E l’università fa da chioccia alle spin-off

Sono tredici le imprese nate nell’ateneo aquilano per iniziativa di professori, studenti e ricercatori
L’AQUILA. Passa anche attraverso l'imprenditoria l’innovazione tecnologica dell’Ateneo aquilano. Sono tredici gli spin off attivi nell'Università del capoluogo che vedono fianco a fianco docenti, studenti, ricercatori, dottorandi e aziende del territorio. Si tratta, in buona sostanza, di imprese costituite da un ricercatore per la valorizzazione commerciale del know-how maturato nella sua attività di ricerca e delle proprie competenze scientifico-tecnologiche.
Nella maggior parte dei casi lo spin off utilizza un brevetto di cui l'Università è titolare. L'impresa è costituita tra ricercatori, l'Università e uno o più enti esterni, assumendo personalità giuridica propria ed esterna ai proponenti.

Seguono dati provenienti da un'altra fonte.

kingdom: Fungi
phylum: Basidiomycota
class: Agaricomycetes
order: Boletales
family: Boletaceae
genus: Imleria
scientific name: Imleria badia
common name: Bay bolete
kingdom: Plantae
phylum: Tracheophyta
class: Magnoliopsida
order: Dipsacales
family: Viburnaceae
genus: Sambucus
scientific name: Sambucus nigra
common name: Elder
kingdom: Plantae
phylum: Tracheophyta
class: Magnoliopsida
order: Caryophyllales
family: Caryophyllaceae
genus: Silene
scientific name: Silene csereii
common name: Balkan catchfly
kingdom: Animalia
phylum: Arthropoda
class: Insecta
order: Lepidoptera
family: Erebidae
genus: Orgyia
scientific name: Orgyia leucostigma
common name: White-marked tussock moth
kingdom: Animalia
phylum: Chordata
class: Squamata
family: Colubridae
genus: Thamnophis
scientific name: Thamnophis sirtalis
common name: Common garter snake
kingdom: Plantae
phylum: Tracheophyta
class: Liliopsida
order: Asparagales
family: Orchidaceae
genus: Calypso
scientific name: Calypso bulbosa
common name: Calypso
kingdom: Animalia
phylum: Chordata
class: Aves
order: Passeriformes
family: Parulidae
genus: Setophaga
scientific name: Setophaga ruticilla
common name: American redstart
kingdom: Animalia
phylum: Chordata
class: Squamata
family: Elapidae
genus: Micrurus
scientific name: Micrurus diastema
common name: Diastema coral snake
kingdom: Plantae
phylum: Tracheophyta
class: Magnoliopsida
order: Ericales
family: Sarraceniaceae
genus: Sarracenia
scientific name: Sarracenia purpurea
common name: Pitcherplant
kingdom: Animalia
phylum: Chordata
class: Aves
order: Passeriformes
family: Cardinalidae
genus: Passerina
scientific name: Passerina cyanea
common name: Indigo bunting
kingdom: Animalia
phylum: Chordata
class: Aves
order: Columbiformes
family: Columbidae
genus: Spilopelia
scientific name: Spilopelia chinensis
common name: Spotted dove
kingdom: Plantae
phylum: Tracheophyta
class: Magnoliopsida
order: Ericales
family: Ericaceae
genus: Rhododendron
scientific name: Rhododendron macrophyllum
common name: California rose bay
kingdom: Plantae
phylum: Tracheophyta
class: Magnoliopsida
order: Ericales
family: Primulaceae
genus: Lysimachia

I campi di indagine degli spin off attivi vanno dalla progettazione di sistemi innovativi di costruzione e protezione sismica (Drims srl presso il Dipartimento di ingegneria civile), allo sviluppo dei beni e servizi ad alto contenuto tecnologico (R13 Technology rsl presso il dipartimento di ingegneria industriale), alla vendita di prodotti per la valutazione e gestione del rischio creditizio (Net-Research rsl). Ma gli spin off dell'Università dell'Aquila si occupano anche di servizi avanzati alle imprese, valorizzazione dei prodotti della ricerca, produzione di software.
«Sono quasi tutti di area ingegneristica e tecnologica, pur avendo applicazione in vari settori», spiega la rettrice, Paola Inverardi. «Realtà importanti perché ci permettono di dare una risposta iniziale alla domanda di imprenditorialità che viene dall'interno dell'Ateneo e soprattutto dai giovani: gran parte degli spin off, infatti, ha anche dottorandi o neo laureati all'interno».
Uno strumento per offrire ai giovani l'opportunità di andare sul mercato in modo molto protetto. «Le idee che si sviluppano sono potenzialmente imprenditoriali. C'è una commissione che valuta le proposte, cercando di capire il modello di business che è possibile sviluppare. Noi aiutiamo la nascita delle imprese che poi devono camminare sulle proprie gambe» continua la Inverardi.
«Per funzionare ogni spin off deve far uscire la propria natura imprenditoriale, altrimenti muore. Spesso questo tipo di natura è derivante proprio dalle idee dei giovani. È un modo più semplice per avvicinare il mondo delle imprese ai giovani che si laureano e che vogliono provarci. Una parte di queste imprese funziona bene, una peggio. La nostra politica, da circa un anno a questa parte, in ogni caso, è quella di uscire progressivamente dagli spin off, dopo una fase di avvio».
La quota universitaria per ogni spin off si aggira intorno al 5%. «Anche la realtà dei brevetti è molto importante a livello di innovazione tecnologica per L'università aquilana» conclude la rettrice. «Questi non necessariamente danno luogo a spin off. In campo biomedico, per esempio, ci sono molte richieste in tal senso e esprimono ugualmente idee molto innovative, magari in ambiti diversi rispetto a quelli occupati dalle imprese».